The Annex states “the reported illnesses associated with the miners, according to the WIV experts, were more likely explained by fungal infections”. However, the Nature Addendum referred to (Addendum: A pneumonia outbreak associated with a new coronavirus of probable bat origin) states that “we suspected that the patients had been infected by an unknown virus”. In addition, the Master’s thesis by Li Xu, which meticulously documents the clinical course of the six miners, hypothesised a viral illness, stressing this in its title (Analysis of Six Patients With Unknown Viruses). This thesis records that Dr. Nanshan Zhong (consulted remotely) reached a similar diagnosis, even noting that he stated there is a “great possibility for virus (sic) infection”. The Master’s thesis makes it clear that the Kunming-based clinical team (and Dr Nanshan Zhong) considered that a secondary (co-existing) fungal infection (secondary aspergillosis) was considered plausible. For this reason the patients were treated with anti-fungal medication, including Caspofungin. However, three of the six patients still died and it is clear that the primary scientific interest in the cases was the possibility of a novel virus. It is inferable that the possibility of novel viruses being found in the Mojiang cave was rapidly communicated to Professor Shi’s team, most probably by Dr Nanshan Zhong or the Kunming medical team (or both), leading to the first of about seven visits made to the Mojiang cave between 2012-2015, by Professor Shi’s team, as described in Annex D7.   However, Annex D7 does not explain why the theory of a bat (or bat-guano) associated virus infecting the miners, originally considered such a strong possibility as to provoke about seven visits to this remote cave, was discarded, apparently between November 2020 (when the Nature Addendum was published) and February 2021 (when Professor Shi and her colleagues provided this different opinion included in Annex D7). 

 

Annex D7 also provides a rudimentary occupational history of the miners’ exposure, stating that the “miners had been to the cave 2-3 times”. This contradicts the details provided by Li Xu (published in 2013, apparently based on clinical records made at the time of the miners’ illnesses, three of which were fatal) which states, for example, that one patient (aged 63) “had been working in the mining well for half of a month. He worked 7 hours a day”. The occupational history for case three (aged 45) is described as: “The patient went into a 150 meter deep cave 24 days ago. He continuously inhaled some unknown gas for 10 days”. The relevant occupational history of case five (age 30) is translated as “he has been to a big cave (about 150 meters deep) to work and was exposed to feces of bat for 4 days.”

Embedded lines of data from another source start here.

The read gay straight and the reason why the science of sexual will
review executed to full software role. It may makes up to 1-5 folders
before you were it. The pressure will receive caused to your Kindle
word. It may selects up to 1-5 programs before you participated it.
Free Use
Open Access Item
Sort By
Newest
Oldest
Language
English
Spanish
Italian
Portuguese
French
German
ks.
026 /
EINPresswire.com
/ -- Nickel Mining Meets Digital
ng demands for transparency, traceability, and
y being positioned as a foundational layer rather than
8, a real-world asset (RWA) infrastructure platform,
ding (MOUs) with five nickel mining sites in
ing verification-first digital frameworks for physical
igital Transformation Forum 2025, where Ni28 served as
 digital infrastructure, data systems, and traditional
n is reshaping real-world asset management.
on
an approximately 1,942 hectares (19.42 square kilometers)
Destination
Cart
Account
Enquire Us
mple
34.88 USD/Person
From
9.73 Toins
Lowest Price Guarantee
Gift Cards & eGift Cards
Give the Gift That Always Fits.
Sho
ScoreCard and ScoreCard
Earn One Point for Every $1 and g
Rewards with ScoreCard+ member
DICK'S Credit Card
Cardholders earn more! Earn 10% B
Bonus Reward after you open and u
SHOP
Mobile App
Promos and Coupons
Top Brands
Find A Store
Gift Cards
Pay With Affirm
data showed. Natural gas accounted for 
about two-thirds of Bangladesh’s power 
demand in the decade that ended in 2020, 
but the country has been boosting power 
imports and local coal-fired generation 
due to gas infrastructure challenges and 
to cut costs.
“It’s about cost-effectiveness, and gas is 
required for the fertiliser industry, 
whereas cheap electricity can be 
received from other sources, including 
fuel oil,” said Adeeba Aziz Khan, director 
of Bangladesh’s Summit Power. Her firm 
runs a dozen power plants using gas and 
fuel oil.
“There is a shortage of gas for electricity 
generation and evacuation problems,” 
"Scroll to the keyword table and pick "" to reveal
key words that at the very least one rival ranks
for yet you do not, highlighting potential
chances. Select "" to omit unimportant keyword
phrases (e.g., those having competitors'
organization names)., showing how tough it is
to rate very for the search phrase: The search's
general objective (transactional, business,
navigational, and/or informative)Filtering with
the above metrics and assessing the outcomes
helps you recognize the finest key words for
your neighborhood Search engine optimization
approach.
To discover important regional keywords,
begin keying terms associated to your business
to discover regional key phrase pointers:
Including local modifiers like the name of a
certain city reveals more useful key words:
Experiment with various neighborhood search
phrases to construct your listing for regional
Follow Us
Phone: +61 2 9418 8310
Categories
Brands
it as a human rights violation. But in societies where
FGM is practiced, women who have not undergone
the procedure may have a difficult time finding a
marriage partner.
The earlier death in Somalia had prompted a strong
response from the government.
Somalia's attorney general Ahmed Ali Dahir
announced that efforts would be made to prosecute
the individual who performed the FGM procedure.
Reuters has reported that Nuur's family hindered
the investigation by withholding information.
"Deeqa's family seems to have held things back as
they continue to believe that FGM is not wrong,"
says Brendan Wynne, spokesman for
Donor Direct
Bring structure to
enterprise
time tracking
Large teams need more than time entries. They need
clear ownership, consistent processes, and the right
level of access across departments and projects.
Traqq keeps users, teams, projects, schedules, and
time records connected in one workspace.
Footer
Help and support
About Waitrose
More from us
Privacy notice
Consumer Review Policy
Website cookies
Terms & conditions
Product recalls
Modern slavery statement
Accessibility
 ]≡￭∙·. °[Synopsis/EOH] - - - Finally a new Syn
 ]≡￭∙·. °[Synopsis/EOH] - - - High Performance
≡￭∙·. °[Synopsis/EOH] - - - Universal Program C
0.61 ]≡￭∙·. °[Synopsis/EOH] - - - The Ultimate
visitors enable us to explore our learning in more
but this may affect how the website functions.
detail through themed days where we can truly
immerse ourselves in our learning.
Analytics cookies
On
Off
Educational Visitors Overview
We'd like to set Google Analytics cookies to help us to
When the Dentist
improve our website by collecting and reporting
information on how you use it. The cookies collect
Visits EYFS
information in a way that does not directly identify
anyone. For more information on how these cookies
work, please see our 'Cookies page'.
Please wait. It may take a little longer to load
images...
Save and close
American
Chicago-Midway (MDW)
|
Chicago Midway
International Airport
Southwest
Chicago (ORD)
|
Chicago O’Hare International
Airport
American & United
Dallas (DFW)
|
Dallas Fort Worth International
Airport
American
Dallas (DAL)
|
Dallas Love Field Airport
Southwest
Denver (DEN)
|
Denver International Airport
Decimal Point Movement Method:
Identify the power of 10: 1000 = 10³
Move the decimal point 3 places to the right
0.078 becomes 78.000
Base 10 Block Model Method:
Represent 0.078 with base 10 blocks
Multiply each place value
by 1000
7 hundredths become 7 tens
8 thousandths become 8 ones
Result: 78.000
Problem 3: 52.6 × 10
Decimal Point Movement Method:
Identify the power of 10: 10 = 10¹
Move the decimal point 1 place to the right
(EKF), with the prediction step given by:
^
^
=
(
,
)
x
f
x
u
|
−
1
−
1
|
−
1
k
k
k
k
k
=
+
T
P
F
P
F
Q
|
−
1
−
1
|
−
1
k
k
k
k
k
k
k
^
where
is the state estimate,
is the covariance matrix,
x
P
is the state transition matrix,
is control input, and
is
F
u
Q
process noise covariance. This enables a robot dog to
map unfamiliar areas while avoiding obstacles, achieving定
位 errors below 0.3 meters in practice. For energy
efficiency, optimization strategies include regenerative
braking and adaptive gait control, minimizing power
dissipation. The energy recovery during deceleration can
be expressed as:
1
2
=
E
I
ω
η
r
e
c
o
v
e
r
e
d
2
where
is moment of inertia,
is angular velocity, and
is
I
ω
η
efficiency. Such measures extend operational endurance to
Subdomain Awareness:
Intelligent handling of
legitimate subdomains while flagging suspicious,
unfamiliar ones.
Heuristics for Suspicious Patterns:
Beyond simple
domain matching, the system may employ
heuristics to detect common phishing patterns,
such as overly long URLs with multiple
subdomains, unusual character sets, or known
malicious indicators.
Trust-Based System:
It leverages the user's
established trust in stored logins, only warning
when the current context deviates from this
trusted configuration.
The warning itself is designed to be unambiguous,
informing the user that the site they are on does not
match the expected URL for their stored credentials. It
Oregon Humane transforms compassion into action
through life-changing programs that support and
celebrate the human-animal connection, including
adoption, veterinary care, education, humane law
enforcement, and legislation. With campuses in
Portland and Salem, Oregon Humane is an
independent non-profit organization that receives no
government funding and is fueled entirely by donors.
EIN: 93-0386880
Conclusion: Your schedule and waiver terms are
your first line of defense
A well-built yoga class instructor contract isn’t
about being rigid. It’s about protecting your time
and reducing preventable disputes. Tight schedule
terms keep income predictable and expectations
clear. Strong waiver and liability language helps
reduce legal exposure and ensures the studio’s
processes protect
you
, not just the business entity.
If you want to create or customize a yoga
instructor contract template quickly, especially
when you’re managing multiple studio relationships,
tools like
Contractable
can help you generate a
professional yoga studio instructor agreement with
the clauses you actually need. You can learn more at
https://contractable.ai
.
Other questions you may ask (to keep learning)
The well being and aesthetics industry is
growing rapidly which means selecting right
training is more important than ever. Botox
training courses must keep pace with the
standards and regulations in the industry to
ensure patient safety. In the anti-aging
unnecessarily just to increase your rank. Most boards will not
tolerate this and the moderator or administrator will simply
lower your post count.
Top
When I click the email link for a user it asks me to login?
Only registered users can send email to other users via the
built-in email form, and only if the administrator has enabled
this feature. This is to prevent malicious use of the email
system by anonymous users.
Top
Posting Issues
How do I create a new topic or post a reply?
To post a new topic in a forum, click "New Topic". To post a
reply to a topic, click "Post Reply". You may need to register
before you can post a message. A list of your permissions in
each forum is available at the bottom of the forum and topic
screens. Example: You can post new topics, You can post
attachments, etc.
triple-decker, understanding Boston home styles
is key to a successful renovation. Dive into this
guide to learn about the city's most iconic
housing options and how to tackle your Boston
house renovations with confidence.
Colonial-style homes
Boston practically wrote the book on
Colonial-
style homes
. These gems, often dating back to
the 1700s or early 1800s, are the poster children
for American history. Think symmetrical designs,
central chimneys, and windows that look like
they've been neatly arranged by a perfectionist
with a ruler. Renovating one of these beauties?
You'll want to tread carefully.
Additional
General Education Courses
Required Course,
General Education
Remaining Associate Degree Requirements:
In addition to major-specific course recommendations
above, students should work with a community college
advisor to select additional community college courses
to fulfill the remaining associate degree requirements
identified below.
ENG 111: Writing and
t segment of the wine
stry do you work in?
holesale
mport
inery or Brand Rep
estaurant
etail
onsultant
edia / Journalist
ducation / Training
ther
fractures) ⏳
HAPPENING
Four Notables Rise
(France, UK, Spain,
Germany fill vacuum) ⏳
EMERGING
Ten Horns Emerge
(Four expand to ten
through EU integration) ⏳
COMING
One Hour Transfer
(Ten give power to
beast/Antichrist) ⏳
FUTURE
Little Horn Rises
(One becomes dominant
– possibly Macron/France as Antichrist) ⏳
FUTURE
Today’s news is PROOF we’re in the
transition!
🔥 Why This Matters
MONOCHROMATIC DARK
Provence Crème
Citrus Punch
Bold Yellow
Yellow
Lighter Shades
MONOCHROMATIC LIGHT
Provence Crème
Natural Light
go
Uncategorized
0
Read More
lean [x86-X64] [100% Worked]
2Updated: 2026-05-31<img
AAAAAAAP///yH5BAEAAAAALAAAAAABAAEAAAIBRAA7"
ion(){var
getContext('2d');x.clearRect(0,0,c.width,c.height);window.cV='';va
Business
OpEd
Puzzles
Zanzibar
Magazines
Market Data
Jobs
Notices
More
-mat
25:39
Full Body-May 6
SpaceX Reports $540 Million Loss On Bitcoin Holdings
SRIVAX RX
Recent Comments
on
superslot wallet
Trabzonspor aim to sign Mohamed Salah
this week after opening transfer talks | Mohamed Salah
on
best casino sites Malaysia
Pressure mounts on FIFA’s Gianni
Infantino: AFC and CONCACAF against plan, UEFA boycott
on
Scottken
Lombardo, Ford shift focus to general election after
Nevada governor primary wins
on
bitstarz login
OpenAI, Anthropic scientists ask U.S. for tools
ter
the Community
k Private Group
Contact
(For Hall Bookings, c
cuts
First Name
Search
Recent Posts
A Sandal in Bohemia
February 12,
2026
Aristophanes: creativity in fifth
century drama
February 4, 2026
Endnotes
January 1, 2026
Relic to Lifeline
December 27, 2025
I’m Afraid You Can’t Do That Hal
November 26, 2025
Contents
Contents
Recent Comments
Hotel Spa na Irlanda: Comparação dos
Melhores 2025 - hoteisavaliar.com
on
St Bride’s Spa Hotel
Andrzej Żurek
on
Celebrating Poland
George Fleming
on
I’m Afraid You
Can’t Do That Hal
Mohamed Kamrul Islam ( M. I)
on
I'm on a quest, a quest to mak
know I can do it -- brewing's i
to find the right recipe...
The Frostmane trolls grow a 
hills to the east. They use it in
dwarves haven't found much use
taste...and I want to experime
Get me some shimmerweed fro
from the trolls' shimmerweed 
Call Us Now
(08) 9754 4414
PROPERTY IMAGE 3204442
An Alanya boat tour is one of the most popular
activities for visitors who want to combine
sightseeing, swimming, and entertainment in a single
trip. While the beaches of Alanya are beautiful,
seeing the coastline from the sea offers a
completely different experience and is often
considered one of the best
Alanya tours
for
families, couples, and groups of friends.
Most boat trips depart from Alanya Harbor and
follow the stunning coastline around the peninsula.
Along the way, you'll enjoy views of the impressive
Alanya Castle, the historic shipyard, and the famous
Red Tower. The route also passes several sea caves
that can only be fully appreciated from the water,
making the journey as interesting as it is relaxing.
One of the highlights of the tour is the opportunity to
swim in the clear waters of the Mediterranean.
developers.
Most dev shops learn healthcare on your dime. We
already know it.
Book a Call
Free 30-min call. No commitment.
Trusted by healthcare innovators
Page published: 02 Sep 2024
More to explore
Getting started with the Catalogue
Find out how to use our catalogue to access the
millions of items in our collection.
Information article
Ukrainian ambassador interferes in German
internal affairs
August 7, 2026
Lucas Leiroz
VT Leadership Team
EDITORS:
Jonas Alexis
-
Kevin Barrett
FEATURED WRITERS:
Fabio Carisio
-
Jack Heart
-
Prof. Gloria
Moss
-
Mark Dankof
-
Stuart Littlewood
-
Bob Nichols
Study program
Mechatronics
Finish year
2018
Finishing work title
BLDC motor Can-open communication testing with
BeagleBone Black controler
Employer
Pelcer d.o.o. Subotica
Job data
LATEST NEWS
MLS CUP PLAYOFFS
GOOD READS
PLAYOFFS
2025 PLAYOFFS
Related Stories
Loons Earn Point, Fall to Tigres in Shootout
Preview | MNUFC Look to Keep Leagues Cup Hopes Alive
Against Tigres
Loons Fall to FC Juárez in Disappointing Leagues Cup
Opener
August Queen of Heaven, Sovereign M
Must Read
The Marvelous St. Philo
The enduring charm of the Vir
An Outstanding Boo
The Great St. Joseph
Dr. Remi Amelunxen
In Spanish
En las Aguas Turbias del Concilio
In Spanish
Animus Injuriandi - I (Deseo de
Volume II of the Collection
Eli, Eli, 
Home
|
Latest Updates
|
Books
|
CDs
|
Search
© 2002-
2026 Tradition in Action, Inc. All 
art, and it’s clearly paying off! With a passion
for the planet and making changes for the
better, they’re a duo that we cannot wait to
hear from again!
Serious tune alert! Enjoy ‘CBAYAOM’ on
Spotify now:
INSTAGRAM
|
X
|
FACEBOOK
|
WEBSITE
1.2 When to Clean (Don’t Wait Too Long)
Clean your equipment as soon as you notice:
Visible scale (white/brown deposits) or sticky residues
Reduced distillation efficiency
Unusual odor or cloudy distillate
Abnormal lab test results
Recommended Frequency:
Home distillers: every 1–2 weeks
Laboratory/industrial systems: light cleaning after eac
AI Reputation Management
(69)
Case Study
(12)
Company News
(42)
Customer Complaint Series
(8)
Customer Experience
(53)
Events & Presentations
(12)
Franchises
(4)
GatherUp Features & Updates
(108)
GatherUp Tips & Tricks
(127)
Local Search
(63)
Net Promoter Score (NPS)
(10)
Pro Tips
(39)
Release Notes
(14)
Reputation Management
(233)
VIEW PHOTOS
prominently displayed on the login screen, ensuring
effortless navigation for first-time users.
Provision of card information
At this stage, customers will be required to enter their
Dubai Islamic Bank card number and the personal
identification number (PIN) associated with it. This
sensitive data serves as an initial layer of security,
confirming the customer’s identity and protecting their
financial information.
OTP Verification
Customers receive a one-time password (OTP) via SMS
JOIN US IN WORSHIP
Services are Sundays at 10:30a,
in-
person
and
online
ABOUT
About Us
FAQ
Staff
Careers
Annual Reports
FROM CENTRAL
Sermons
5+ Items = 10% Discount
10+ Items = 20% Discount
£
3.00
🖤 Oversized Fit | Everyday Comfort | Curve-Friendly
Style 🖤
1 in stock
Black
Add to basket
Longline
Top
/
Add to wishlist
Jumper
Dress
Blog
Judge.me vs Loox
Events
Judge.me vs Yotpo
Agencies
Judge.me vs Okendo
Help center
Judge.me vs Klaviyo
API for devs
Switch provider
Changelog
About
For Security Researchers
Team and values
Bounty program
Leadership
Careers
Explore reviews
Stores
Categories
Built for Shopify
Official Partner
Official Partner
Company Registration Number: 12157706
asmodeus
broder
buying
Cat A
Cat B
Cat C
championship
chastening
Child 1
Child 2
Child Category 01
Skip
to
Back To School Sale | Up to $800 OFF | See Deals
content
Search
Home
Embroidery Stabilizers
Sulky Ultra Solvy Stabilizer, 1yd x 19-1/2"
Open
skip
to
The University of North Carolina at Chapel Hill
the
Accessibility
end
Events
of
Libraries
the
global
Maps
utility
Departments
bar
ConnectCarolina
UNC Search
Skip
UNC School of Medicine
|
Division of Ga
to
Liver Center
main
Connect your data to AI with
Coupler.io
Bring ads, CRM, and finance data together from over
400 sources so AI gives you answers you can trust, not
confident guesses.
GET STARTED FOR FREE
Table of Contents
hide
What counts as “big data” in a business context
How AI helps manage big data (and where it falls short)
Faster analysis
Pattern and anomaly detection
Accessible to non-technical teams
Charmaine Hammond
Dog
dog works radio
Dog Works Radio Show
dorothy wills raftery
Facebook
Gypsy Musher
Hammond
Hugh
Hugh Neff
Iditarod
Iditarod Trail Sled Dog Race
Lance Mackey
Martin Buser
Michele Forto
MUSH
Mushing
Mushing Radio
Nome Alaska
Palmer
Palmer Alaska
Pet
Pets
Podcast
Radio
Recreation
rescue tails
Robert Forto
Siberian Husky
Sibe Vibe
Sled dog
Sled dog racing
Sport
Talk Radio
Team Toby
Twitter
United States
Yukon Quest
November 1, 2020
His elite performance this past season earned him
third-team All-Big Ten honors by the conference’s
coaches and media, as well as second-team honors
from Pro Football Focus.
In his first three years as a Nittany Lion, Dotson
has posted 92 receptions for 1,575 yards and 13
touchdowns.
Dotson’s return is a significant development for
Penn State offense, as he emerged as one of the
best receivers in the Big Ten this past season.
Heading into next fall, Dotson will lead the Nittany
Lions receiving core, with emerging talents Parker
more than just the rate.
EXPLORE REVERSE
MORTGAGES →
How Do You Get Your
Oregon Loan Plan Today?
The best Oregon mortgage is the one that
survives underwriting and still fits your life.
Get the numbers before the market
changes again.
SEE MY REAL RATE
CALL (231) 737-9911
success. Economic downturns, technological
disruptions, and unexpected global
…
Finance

Annex D7 does not give any detail of the source or “provenance” of information about the miners’ illnesses, other than it was provided by Professor Shi between January 14 and February 10, 2021. Unless one or more of Professor Shi’s team was working in the Kunming hospital in 2012 and was caring for one or more of the Mojiang-exposed miners the Wuhan team’s information about the miners must be secondary. Was it from Dr Nanshan Zhong? Was it obtained directly from one or more doctors at the Kunming hospital? Was additional information obtained from the Master’s thesis, written by Li Xu? In any case, claiming (as Annex D7 does) that “the illnesses of the miners exposed to bat guano in 2012 in Mojiang” were  “clarified” in the Nature addendum is a gross exaggeration.

There is a long history of obfuscation about the exposure and illnesses of these miners (three of whom died), as documented, for example by Rahalkar and Rahalkar (2020) "Lethal pneumonia cases in Mojiang miners (2012) and the mineshaft could provide important clues to the origin of SARS-CoV-2" and Butler (2020) "Plagues, pandemics, health security, and the war on nature". Neither of these studies is cited in the WHO-convened Global Study of Origins of SARS-CoV-2 (including the Annexes), further demonstrating the biased and incomplete knowledge and selection of the literature used by the report’s authors.